Wednesday, February 05, 2020

Help Your Kids be Millionaires

Randy Cassingham’s examples of the advantages gained by investing early and often may not be quite realistic, but they are inspirational.

Wouldn’t it be cool if stocks went up almost 30% every year?

Tuesday, October 08, 2019

Brown Beats Harvard, Trounces Yale

We refer, of course, to investment results, not football.

For fiscal 2019, Brown's endowment recorded an investment return of 12.4%

Harvard reported 6.5%.

Yale, a meager 5.7%

Over the same period, a plain vanilla portfolio of 60% stocks, 40% bonds returned 9.4% and the S&P 500 delivered 10.4%.

So take heart! Even the Ivy League elite aren't invincible.

Friday, July 26, 2019

Investors, Beware of Financial Weaklings

Back in the Mad Men era, ads offering the trust and investment services of banks stressed "financial strength" and "financial responsibility." The banks wanted to remind readers that while their competitors went bust in the 1930s, they didn't. And they wanted to reassure potential clients: "We'll do our best not to goof up, but if we do, or if our trust officer loots your trust and runs off to Tahiti, we have the financial resources to make good."
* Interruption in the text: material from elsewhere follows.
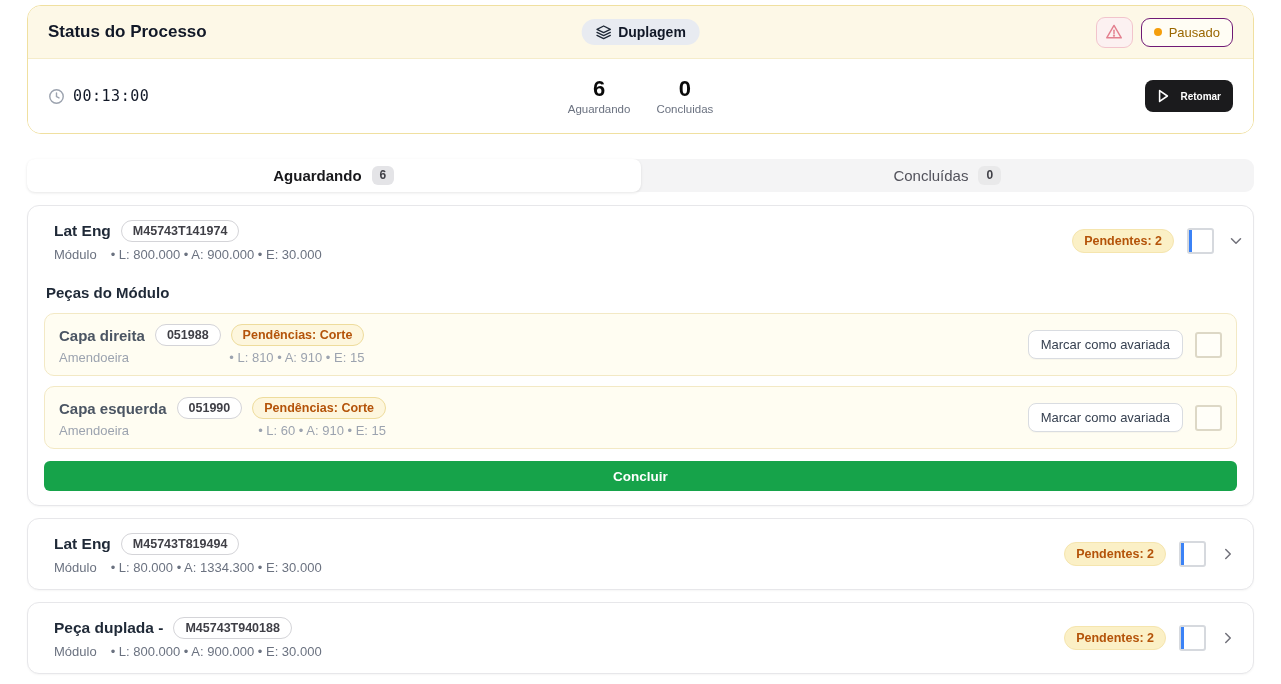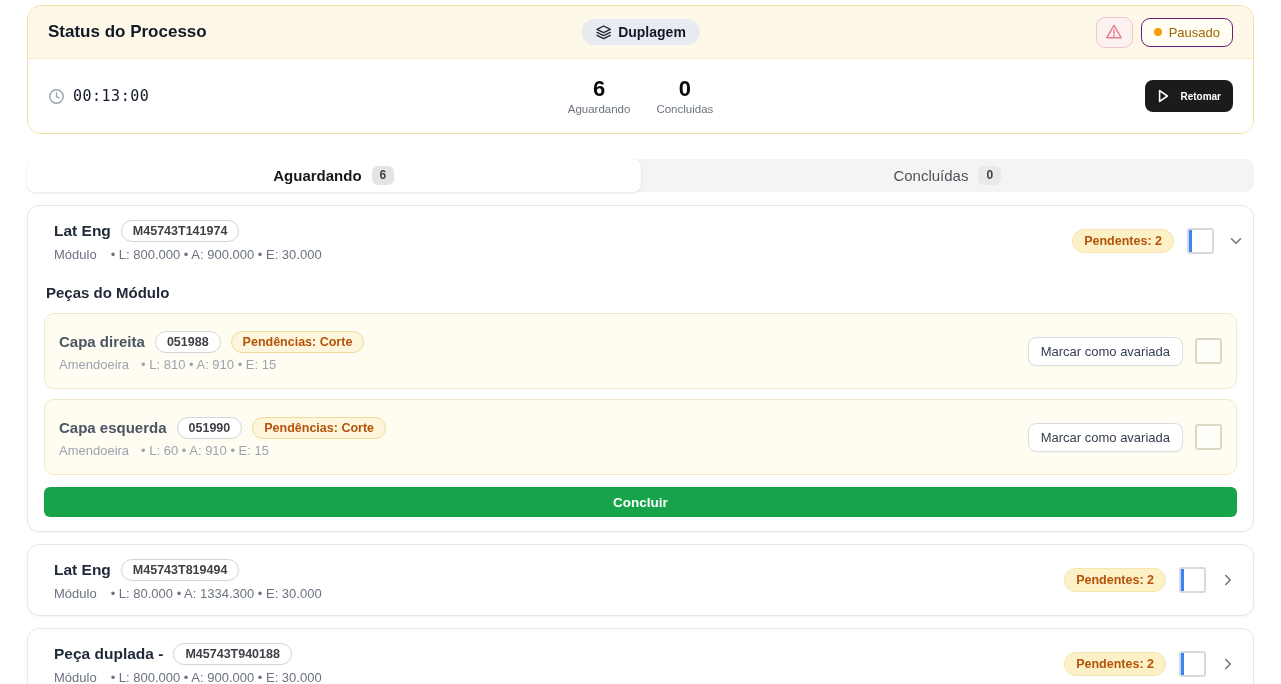"Capa direita" .piece-row { height: 76px -> 63px }
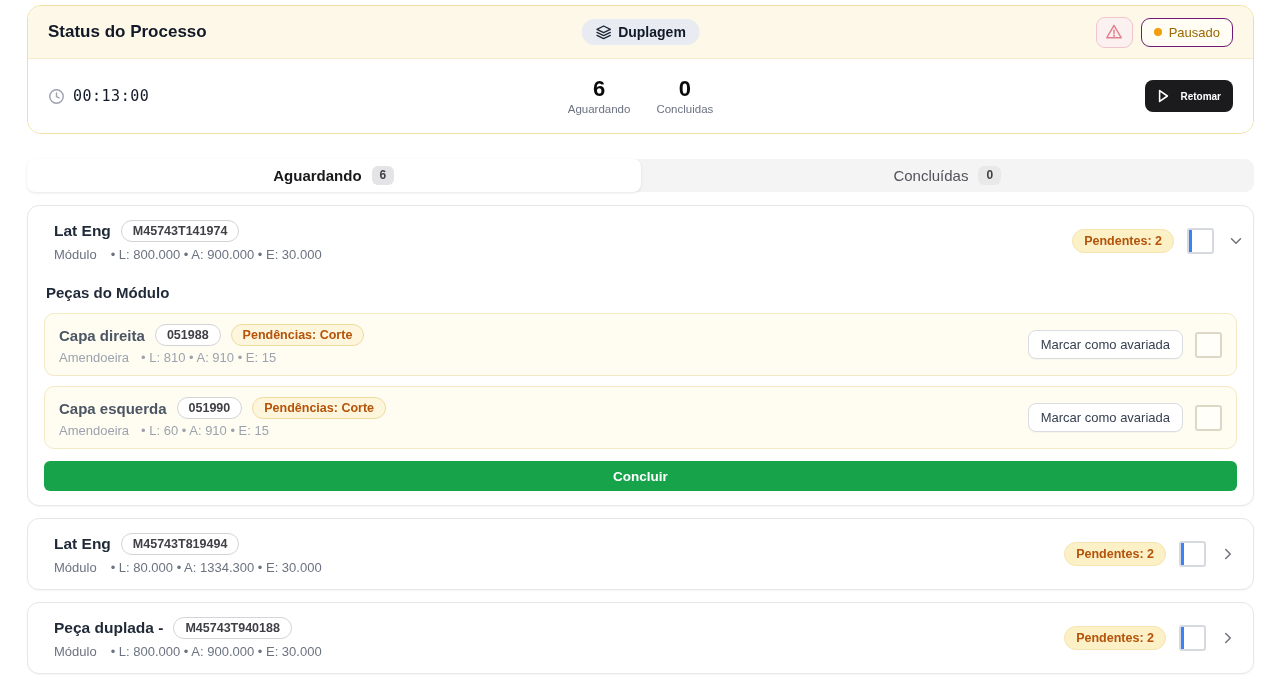"Amendoeira" .piece-info { justify-content: none -> space-between }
Financial strength remains a desirable attribute in an investment adviser. Unfortunately, The Wall Street Journal warns, it's one that many of today's small advisory firms lack.
Many individual investors are using advisers instead of brokers these days, drawn by regulatory and structural changes that favor the advisory-business model of charging steady fees instead of trading commissions. The number of people working as investment advisers has grown 33% since 2008, according to the Financial Industry Regulatory Authority.
*** 
 Smaller investment advisers often are thinly capitalized and, in many cases, don’t carry enough insurance to cover a significant legal judgment against them.
Banks and trust companies aren't the sexiest source of investment services, but their capital should enhance their clients' peace of mind.